Márki-Zay wirft Orbán in einem Beitrag der linken Online-Tageszeitung „Telex“ vor, ähnlich gehandelt zu haben. Er habe ebenfalls zivilrechtliche Organisationen, das Forum der Zivilen Koalition (CÖF), als Unterstützer gehabt. Allerdings gibt es keine Beweise oder Vorwürfe in der Hinsicht, dass ausländische Organisationen das Forum der Zivilen Koalition beeinflusst haben oder entsprechende Gelder geflossen sind.
Einmischung des Auslands ist eine Straftat
Einem Experten des Analyseportals K-Monitor zufolge ist die Auslagerung des Wahlkampfs und der finanziellen Ressourcen in den zivilen Sektor ein Schlupfloch im ungarischen Wahlsystem:
„Das Problem besteht darin, dass die Gesetzgebung in Ungarn Regeln für die Finanzverwaltung politischer Parteien und Kandidaten […], die an Wahlen teilnehmen, enthält“, während eine Organisation oder Person, die nicht unter diese Kategorien fällt, „praktisch jeden Geldbetrag ausgeben kann, da es keine Regeln für die Höhe der Gelder oder deren Offenlegung gibt“, schreibt das Analyseportal „Mérce“.

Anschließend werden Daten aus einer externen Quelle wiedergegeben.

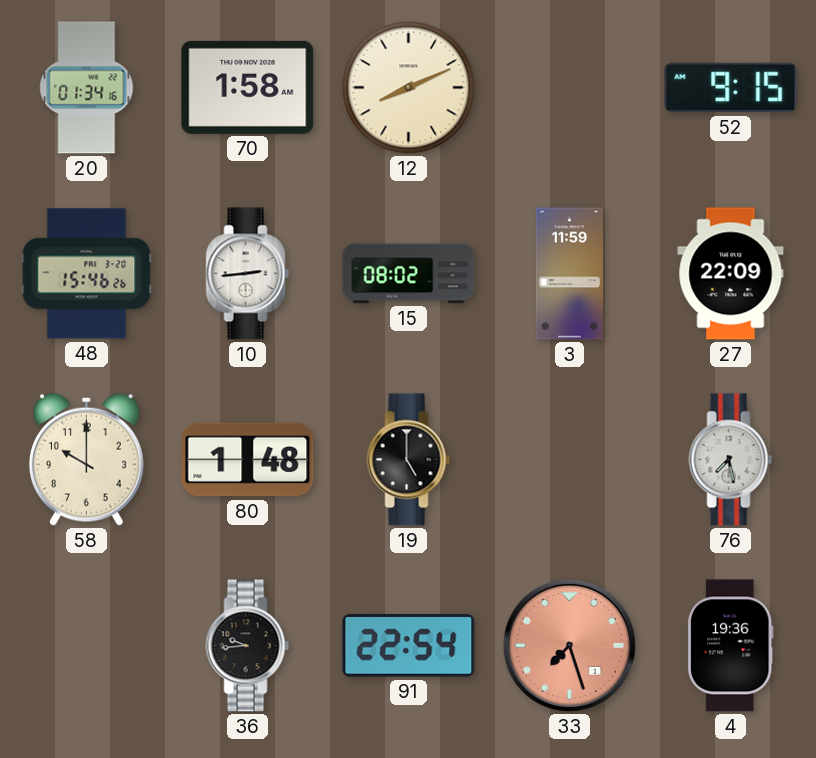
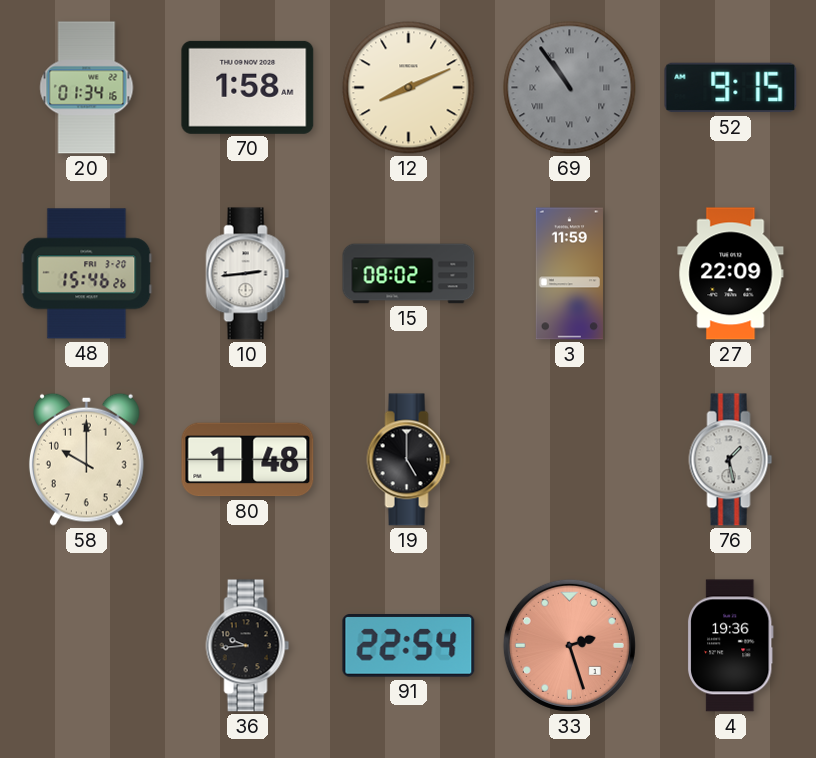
69: none -> 10:54
76: 7:28 -> 1:28
33: 7:27 -> 2:27
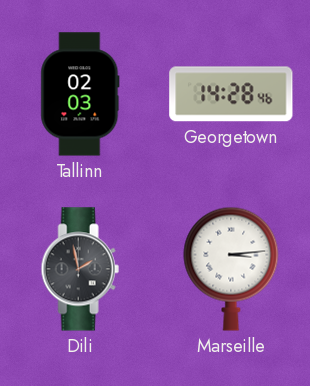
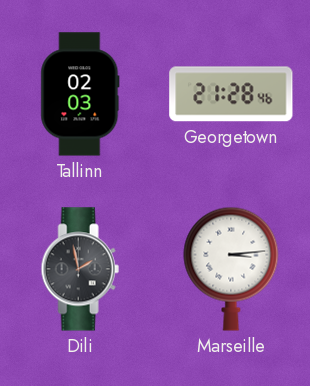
Georgetown: 14:28 -> 21:28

In jedem Fall gibt es auch einen erheblichen Unterschied in der Gesetzgebung zwischen inländischer und ausländischer Finanzierung. Die Annahme und Verwendung von Wahlkampfgeldern aus dem Ausland ist in Ungarn an sich schon eine Straftat, da sie eindeutig unter die Kategorie der ausländischen Einmischung in inländische Wahlprozesse fällt.
So behauptet die „Action for Democracy“ selbst, dass die Spenden ausschließlich von ungarischen Bürgern stammen. Bislang wurden jedoch keine öffentlich zugänglichen Fakten gefunden, die diese Behauptung stützen.
„Die Gelder, die wir gesammelt und ausgezahlt haben, stammen von Tausenden Spendern als Ergebnis unserer umfassenden, starken und sichtbaren Spendenkampagne an der Basis. Viele Ungarn, die in der Diaspora in den Vereinigten Staaten und auf der ganzen Welt leben, sind sich bewusst, dass die Zukunft Ungarns von der Stärkung seiner demokratischen Institutionen und seiner Bindung an den Westen abhängt, und sie waren gerne bereit, die Sache zu unterstützen“, erklärt die Organisation, die von den Analysten von „Mérce“ zitiert wird.
Es ist noch nicht bekannt, wie die Europäische Kommission die Geschehnisse bewertet.